DVC, which goes by Data Version Control, is essentially an experiment management tool for ML projects. DVC software is built upon Git and its main goal is to codify data, models and pipelines through the command line.
This is all possible because DVC replaces large files (such as datasets and ML models) with small metafiles that point to the original data. By doing that, it’s possible to keep these metafiles along with the source code of the project in a repository while large files are kept in at a remote data storage.
Since DVC works on top of Git, its syntax and workflow are also similar so that you’re able to treat data and model versioning just as you do with code. Although DVC can work stand-alone, it’s highly recommended to work alongside Git.
DVC can also manage the project’s pipelines to make experiments reproducible for all members. These pipelines are lightweight and are created using dependency graphs.
It’s important to note that DVC is free, open-source and platform agnostic, so it runs with a diverse option of OS, programming languages and ML libraries.

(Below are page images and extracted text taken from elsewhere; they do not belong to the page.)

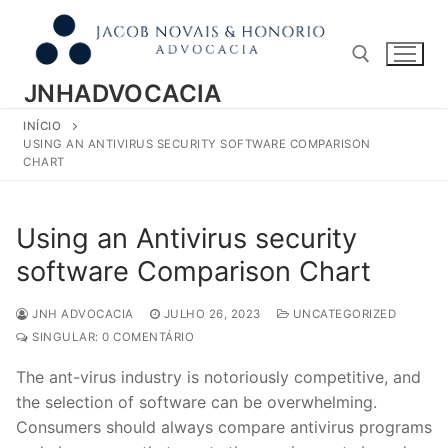
Pular
para
o
conteúdo
JNHADVOCACIA
INÍCIO
Pesquisar por:
USING AN ANTIVIRUS SECURITY SOFTWARE COMPARISON
CHART
Using an Antivirus security
software Comparison Chart
JNH ADVOCACIA
JULHO 26, 2023
UNCATEGORIZED
SINGULAR: 0 COMENTÁRIO
The ant-virus industry is notoriously competitive, and
the selection of software can be overwhelming.
Consumers should always compare antivirus programs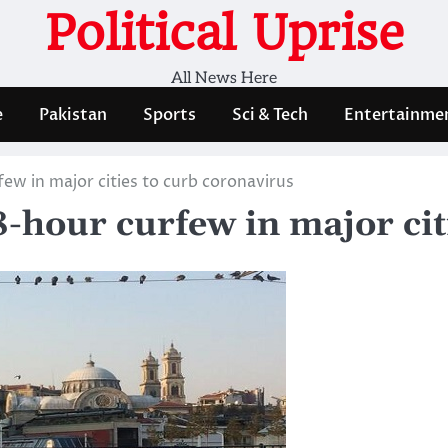
Political Uprise
All News Here
e
Pakistan
Sports
Sci & Tech
Entertainme
ew in major cities to curb coronavirus
-hour curfew in major cit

If you train models without a feature store, your setup might look something like this:
If your models pull data directly from a data store, you often have annoying duplication
Every model has to access the data and do some transformation to turn it into features, which the model then uses for training.
There’s a lot of duplication in this process — many of the models use many of the same features.
This duplication is one problem a feature store can solve. Every feature can be stored, versioned, and organized in your feature store. This pre-prepared data can then easily be used to train other models in the future. As a result, you’ll avoid calculating the datasets repeatedly. The data you used to train your model will also be available, and the entire training pipeline will be easier to reproduce.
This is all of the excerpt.